G.K.: Es wäre falsch, jetzt zu sagen, dass nur Holzköpfe Ja gestimmt haben. Es gibt auch eine achtenswerte Besorgnis über die fortgesetzte Mobilisierung, über den anhaltenden Ressourcenverbrauch, also über all das, was mit der Progression dieser Gegenwartsmoderne zusammenhängt.

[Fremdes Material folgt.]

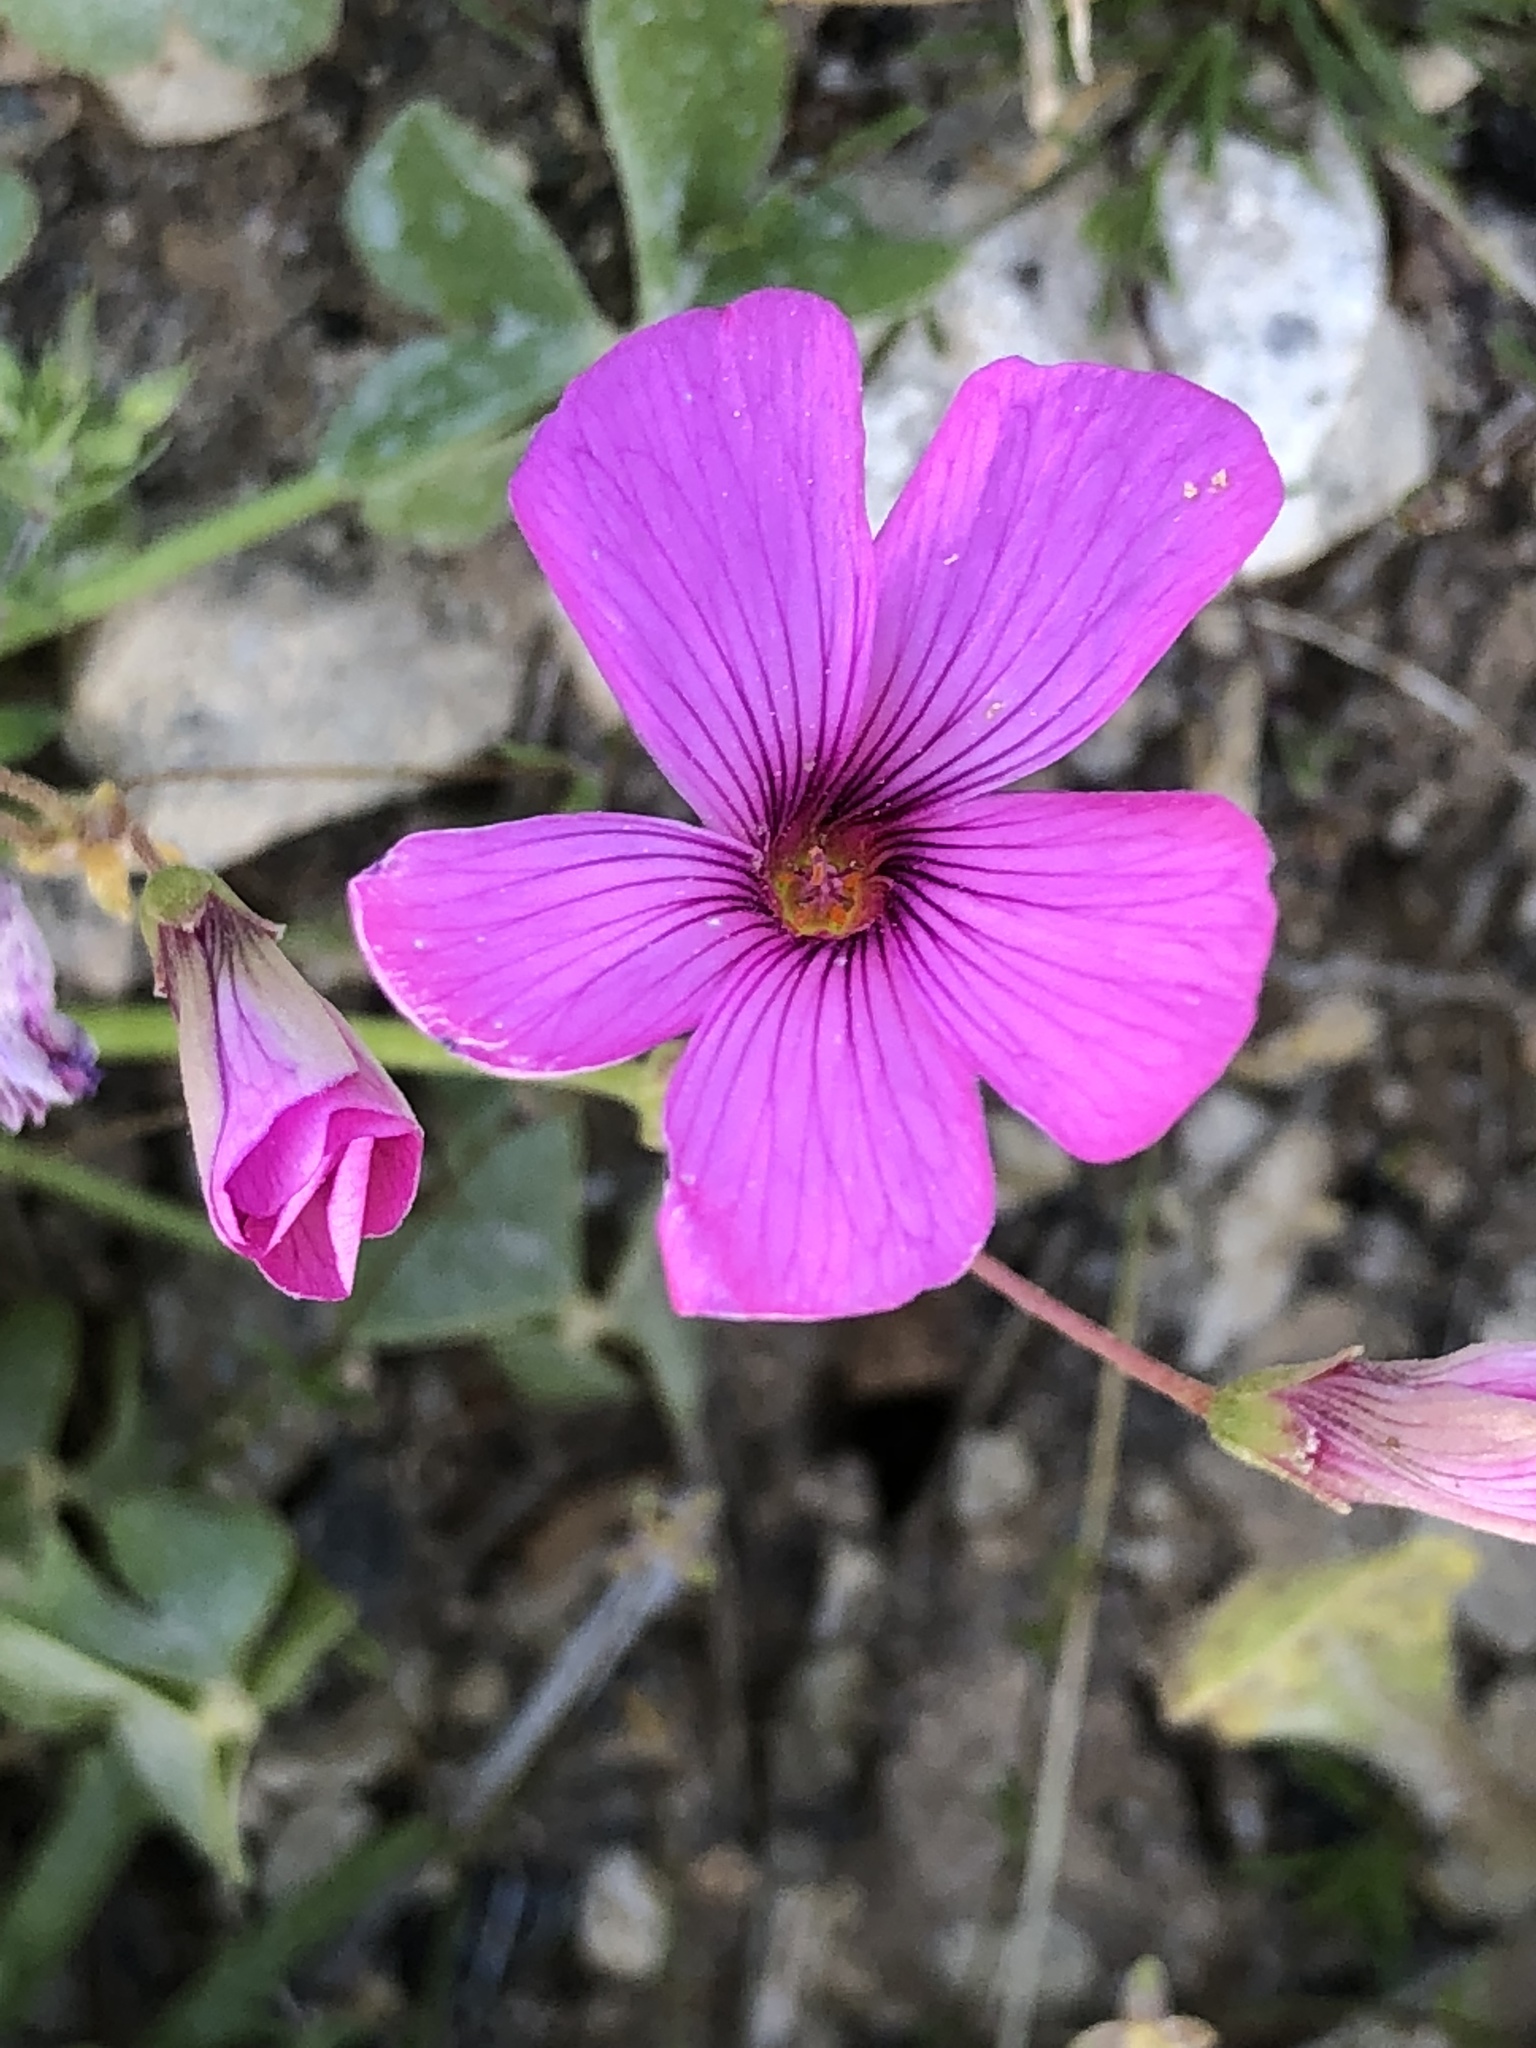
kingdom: Plantae
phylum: Tracheophyta
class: Magnoliopsida
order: Oxalidales
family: Oxalidaceae
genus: Oxalis
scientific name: Oxalis articulata
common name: Pink-sorrel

Die Lösung dieser Folgen ist aber letztendlich auch nur im Zusammenhang mit dem europäischen Umfeld anzugehen. Probleme bestehen, aber die Idee, sie mit einem Saisonnier-Statut und einer Reduktion des Familiennachzuges zu lösen, halte ich für eine Illusion, für die falsche Therapie.

swissinfo.ch: Das Abstimmungsresultat war denkbar knapp. Die Materie ist hoch komplex und die genauen Folgen sind noch nicht absehbar. Ist die direkte Demokratie an ihre Grenzen gestossen?

G.K.: Das würde ich so nicht sagen. Die direkte Demokratie hat den Vorteil, dass man Probleme, welche die Bevölkerung betreffen, sichtbar macht. Aber sie funktioniert nur, wenn man das, was aufgebrochen ist, weiter bearbeitet. Das traue ich dem System sogar zu.

Natürlich ist die direkte Demokratie anfällig für Populismen und Verführung. Es hat ja auch lange gedauert, bis das Frauenstimmrecht eingeführt worden ist. Das Ja zur Masseneinwanderungs-Initiative war ein falscher Entscheid, aber man kann ihn korrigieren, denn die Umsetzung verlangt Entscheide, die noch einmal vors Volk müssen.

Wenn die Konsequenzen und die Tragweite der Initiative erst mal zum Vorschein kommen, dann kann ich mir vorstellen, dass die Zustimmung zu den Forderungen der Initiative wieder auf den harten Kern der Helveto-Fundamentalisten schrumpft, und das sind in der Schweiz höchstens 30%.